The Design Trust has been unlocking the potential of NYC’s public space since 1995. As we approach the end of our anniversary year, we’re taking a moment to reflect on the past thirty and envision beyond the next, as we launch our 12th open call for project ideas: The Water RFP. Through a mini-series of three retrospective blog posts, we are looking back at the evolution of the Design Trust, remembering breakthrough projects that have redefined how we think about shared urban environments, and how they can inform projects centering equity and water. This week’s installment of the series takes a look at the history and heart we hold in New York’s public realm, past efforts to honor them as the city has changed shape, and a plea to carry them into the future.
If you can rely on New York for anything, it’s the fact that it will change faster than you can glance away and look back. So much of the city’s identity lies in its permanent impermanence, but in this ever-evolution we stand to lose sight of pieces of our culture: our history, our stories, our art, and our built environment. Our public spaces, which are often the birthplaces of all of that, tend to be the most vulnerable to change.
The need for active cultural preservation is a product first and foremost of passing time and limited attention. Design Trust knows that public space holds a historical significance that can get easily lost as years pass.
Historic spaces “evoke a particular time and a specific place, serving as visual anchors that ground a community in its history and identity. Incorporating historic buildings and sites into placemaking efforts allows for the preservation and celebration of the community's cultural heritage, fostering collective memory,” according to Benjamin Ibarra-Sevilla, Associate Professor at the University of Texas at Austin.
Placemaking, the process of shaping public spaces into community hubs, nods to the importance of embedding history and culture within public space.
It’s increasingly necessary that we honor culture in the face of the rapid gentrification of some of our city’s most vibrant and unique neighborhoods. This is by no means a new problem for New York: since the 1970s entire neighborhoods have undergone drastic transformations that have left them virtually unrecognizable. While for a long time gentrification hotspots were in or closer to the city (think Northern Brooklyn), a current wave of transplants to the city has begun to spread into historically Black parts of Central Brooklyn like Bed-Stuy and Crown Heights. Cultural preservation in New York City also means working to counter the erasure of Black history and culture. Gentrification makes us question whose history gets recognized in our public spaces.

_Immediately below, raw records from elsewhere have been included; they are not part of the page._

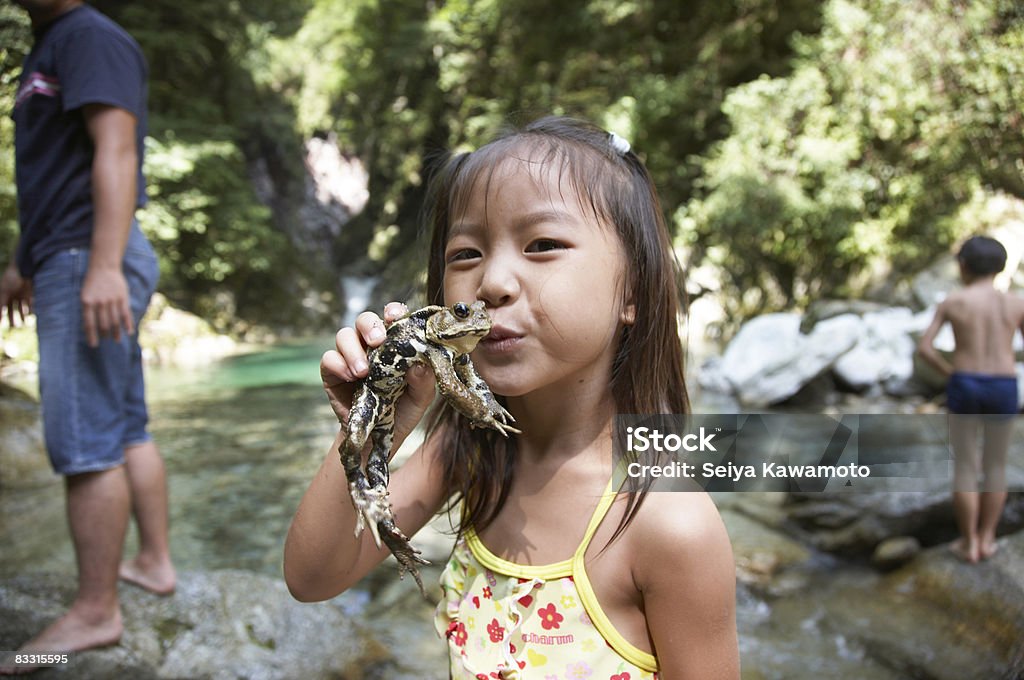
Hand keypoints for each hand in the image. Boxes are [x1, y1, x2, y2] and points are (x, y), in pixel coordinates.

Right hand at [0, 263, 31, 327]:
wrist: (25, 268)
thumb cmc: (12, 279)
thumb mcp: (4, 292)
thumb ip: (1, 304)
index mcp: (4, 294)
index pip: (2, 307)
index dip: (1, 315)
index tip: (0, 324)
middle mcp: (12, 295)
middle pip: (11, 309)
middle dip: (13, 318)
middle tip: (14, 327)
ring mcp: (21, 294)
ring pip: (21, 308)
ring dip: (22, 316)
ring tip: (23, 323)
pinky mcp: (30, 293)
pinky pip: (30, 303)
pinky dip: (30, 309)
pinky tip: (30, 315)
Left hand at [81, 265, 133, 346]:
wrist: (104, 267)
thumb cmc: (92, 283)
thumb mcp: (85, 295)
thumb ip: (89, 310)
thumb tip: (91, 328)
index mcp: (87, 302)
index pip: (89, 324)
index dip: (92, 336)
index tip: (94, 345)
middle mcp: (99, 302)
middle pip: (103, 324)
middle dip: (105, 334)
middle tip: (105, 339)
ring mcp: (112, 300)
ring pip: (115, 321)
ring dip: (116, 332)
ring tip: (117, 340)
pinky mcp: (122, 298)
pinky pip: (125, 314)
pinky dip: (127, 324)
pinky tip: (129, 332)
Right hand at [320, 302, 435, 451]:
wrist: (378, 439)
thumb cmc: (402, 412)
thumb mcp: (420, 399)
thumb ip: (424, 382)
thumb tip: (420, 365)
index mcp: (395, 344)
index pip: (392, 318)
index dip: (392, 311)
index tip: (395, 316)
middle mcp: (371, 346)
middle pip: (364, 319)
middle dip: (369, 325)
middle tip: (377, 341)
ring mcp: (350, 357)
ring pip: (344, 335)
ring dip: (353, 349)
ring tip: (363, 371)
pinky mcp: (332, 373)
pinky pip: (329, 359)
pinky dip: (338, 364)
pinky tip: (350, 378)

Preserving Culture in Design
The intent to honor and preserve culture is embedded in everything that we do—in all of our interactions with public spaces in NYC we must consider their cultural implications. There isn’t a space in the city that doesn’t hold some kind of cultural or historical significance, and over the past 30 years Design Trust has been careful to preserve that:
The Design Trust’s inaugural project took on some of New York’s most influential cultural hubs. 30 years ago Design Trust engaged with the Brooklyn Public Library (1995-1996) to develop a plan that would carry them into the future. Brooklyn’s public libraries tell the stories of its communities, and a project to maintain and preserve them is an effort to save that resource. The result was a renovation of thirty five of fifty eight branches that expanded communal spaces and the opening of two brand new branches.

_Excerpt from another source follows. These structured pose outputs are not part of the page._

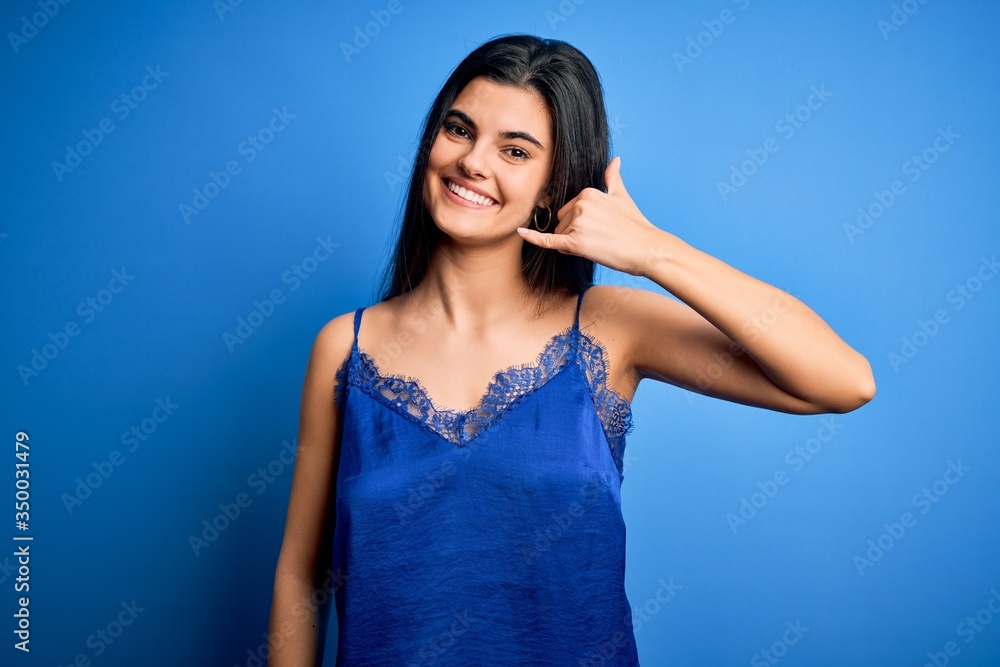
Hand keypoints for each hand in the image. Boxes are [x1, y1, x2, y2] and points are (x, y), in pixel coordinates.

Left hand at [517, 157, 663, 275]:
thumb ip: (612, 178)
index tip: (600, 228)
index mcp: (588, 192)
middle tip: (600, 239)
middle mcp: (580, 204)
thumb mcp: (622, 196)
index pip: (569, 209)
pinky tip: (520, 232)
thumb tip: (615, 159)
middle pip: (562, 222)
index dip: (580, 223)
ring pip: (561, 236)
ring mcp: (577, 223)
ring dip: (574, 244)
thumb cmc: (636, 226)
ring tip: (599, 245)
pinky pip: (549, 240)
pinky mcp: (575, 242)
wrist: (648, 248)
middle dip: (574, 233)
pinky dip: (533, 237)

Another of DT’s efforts to protect NYC history was the Made in Midtown project (2009-2010). When a proposed zoning change put the area responsible for so much of New York’s economic prosperity and urban identity at risk, Design Trust stepped in. An interdisciplinary team of fellows worked to tell the story of the neighborhood’s value, protecting the future of creative production in our city.
From 2022 to 2024, Design Trust participated in citywide collaboration Turnout NYC to create semi–permanent public venues for artists to share their craft because “arts organizations and artists are critical anchors in the city’s recovery and long-term health.”
Design Trust is currently working with the Van Cortlandt Park Alliance on Reimagining the Enslaved African Burial Ground at Van Cortlandt Park. The project engages the community to make space for local culture to thrive and prevent historical erasure.
Preserving Water Culture
So much of the potential for preserving the culture of this city lies in its water. Our history is in our coastlines, our public pools, our fire hydrants.
Hydrants are the quintessential image of an NYC summer. The classic scene of young kids and adults alike running through the spray, t-shirts clinging wet to their backs and smiles plastered on their faces tells the story of too-hot pavement and a city’s resourceful people. Public pools, too, are a fundamental part of the fabric of city summers. As many fall into disrepair they map the story of changing neighborhoods, shifting priorities, and New Yorkers left behind.
Year-round, New York is its coastline. Our coastlines have been the stage for the city’s economic prosperity; they’ve housed our ports and our industries. They’ve given immigrants a taste of home and all of us one of our only direct connections with the real natural world. And despite everything coastlines are to our people, so many New Yorkers don’t have access to their nearest one. Not to mention the effect, over time, of flooding and erosion to their safety and integrity. As time and an evolving city eats away at these pieces of our history, Design Trust encourages New Yorkers to consider water as a channel for cultural preservation.